## Instructions
**a)** In the passage on ranking primary favorites, why does the author conclude that Biden's lead is not a case of a pollster coughing up bad samples? Answer in one to three sentences.
**b)** Can you copy the stretch from "Ranking Primary Favorites" through "Biden’s booming polls." in the passage on ranking primary favorites, word for word?
**c)** What comes next in the passage on ranking primary favorites? Continue it from where it stops.

## Provided passage
▬▬▬▬▬▬▬▬▬▬

Ranking Primary Favorites of the 21st Century

As teased on Tuesday, I don’t think Joe Biden’s front-runner status is as strong as his polling numbers suggest. Though I’ve considered him the front-runner ever since the 2018 midterms (and indeed since Hillary Clinton’s general election loss), I’ve been surprised at how quickly pundits and oddsmakers, many of whom had him trailing Kamala Harris and Bernie Sanders for most of the winter, have so readily followed Biden’s booming polls.

To be fair, those polls are pretty convincing. Here are the rolling Real Clear Politics national polling averages across all of 2019:


Though Biden’s post-announcement pop has since partially faded, he still holds a much larger lead than he had at any point before he jumped in. He’s leading national polls by, on average, 18 points. It’s a consistent lead, too; of the ten polls taken over the last three weeks, he leads between 18 and 20 points nine times. This is therefore not a case of a pollster coughing up bad samples. On the contrary, they’re all singing in concert: Biden is not only the favorite, he’s doubling the support of his nearest competitor.

▬▬▬▬▬▬▬▬▬▬

## Given data
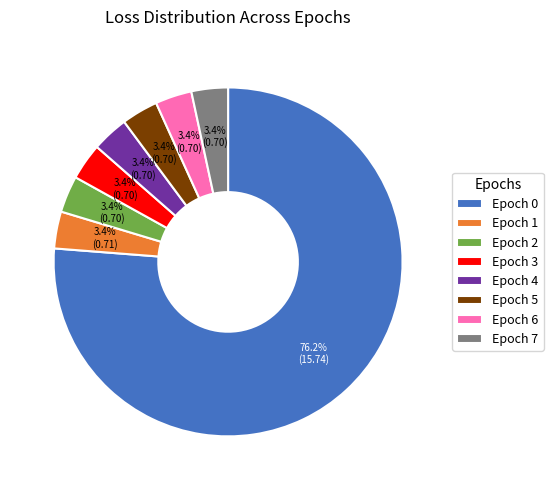

Which slice is the largest?

Epoch 0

▬▬▬▬▬▬▬▬▬▬

## Per-task answers
**a)** The lead holds steady across many polls. Of the ten polls taken over the last three weeks, Biden leads by between 18 and 20 points in nine. The pollsters agree with one another, so no single one is producing an outlier.

**b)**
Ranking Primary Favorites of the 21st Century

As teased on Tuesday, I don’t think Joe Biden’s front-runner status is as strong as his polling numbers suggest. Though I’ve considered him the front-runner ever since the 2018 midterms (and indeed since Hillary Clinton’s general election loss), I’ve been surprised at how quickly pundits and oddsmakers, many of whom had him trailing Kamala Harris and Bernie Sanders for most of the winter, have so readily followed Biden’s booming polls.

**c)**
But this lead is by no means insurmountable. To illustrate, today I’ll rank him among the primary front-runners of the 21st century. (Sorry, math nerds, but I’m going to include 2000 as the 21st century.) To align ourselves to the current scenario, I’ve deemed the earliest reasonable “front-runner” as someone who leads the polls not only before the voting part of the primary began, but also before debates gave voters a chance to know the entire field. Therefore, I researched polls from the first half of the calendar year before the primary contests, and I found that the following candidates were the initial polling “favorites.” (I’ve linked you to polling numbers from the year before the primaries.)

Crucially, I’m going to rank their potency as of about a year before the primary contests. That means I will NOT factor in hindsight and the ultimate result. (This approach explains why a non-nominee will beat out an actual nominee!)

Let’s do it.

1. Three-way tie between Bush 2004, Obama 2012, and Trump 2020

Sorry, #NeverTrumpers (and Bill Weld). Unless the President decides he doesn’t want to serve another four years, Donald Trump is the 2020 Republican nominee.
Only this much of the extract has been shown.